**Task to complete**
The entries below hold a line with "306 305 41.41" and a line with "134 351 36.53". Return those lines and all that lie between them, exactly and only.

**Stored items**
::::::::

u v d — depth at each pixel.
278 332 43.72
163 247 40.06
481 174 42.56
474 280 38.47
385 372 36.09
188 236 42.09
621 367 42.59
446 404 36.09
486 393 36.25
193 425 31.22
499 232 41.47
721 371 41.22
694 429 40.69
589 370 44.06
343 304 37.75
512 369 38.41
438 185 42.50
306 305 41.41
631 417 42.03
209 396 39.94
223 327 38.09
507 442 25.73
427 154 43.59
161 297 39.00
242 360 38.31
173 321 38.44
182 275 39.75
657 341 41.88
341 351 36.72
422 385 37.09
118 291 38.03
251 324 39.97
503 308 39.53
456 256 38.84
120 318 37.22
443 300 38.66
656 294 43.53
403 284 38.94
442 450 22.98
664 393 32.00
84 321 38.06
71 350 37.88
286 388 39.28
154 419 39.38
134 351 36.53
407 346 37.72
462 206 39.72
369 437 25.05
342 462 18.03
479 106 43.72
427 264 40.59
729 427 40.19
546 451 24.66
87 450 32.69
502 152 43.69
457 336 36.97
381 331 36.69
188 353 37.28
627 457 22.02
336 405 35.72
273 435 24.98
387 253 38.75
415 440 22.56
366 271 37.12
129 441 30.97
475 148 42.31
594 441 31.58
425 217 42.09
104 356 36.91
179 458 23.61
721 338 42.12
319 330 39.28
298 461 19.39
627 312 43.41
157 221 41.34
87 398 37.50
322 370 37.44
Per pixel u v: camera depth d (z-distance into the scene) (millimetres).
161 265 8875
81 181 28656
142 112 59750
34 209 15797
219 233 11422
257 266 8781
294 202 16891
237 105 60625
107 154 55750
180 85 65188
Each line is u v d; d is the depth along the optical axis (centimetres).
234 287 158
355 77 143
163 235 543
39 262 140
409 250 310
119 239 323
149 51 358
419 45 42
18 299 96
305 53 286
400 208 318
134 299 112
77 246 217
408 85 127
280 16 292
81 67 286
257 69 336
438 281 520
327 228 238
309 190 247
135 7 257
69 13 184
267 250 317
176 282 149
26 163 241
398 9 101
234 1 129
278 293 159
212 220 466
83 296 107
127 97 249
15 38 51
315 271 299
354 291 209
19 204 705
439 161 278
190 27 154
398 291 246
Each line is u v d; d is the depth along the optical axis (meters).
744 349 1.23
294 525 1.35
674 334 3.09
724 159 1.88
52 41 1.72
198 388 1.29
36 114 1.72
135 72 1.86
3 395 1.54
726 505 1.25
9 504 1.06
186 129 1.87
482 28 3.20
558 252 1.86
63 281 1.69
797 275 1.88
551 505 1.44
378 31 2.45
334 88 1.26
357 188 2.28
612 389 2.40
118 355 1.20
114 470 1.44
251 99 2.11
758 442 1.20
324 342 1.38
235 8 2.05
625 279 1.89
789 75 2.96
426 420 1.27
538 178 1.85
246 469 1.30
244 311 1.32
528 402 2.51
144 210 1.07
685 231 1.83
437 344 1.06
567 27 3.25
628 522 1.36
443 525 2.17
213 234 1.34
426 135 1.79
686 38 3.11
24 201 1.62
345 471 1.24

::::::::

**Answer**
306 305 41.41
631 417 42.03
209 396 39.94
223 327 38.09
507 442 25.73
427 154 43.59
161 297 39.00
242 360 38.31
173 321 38.44
182 275 39.75
657 341 41.88
341 351 36.72
422 385 37.09
118 291 38.03
251 324 39.97
503 308 39.53
456 256 38.84
120 318 37.22
443 300 38.66
656 294 43.53
403 284 38.94
442 450 22.98
664 393 32.00
84 321 38.06
71 350 37.88
286 388 39.28
154 419 39.38
134 351 36.53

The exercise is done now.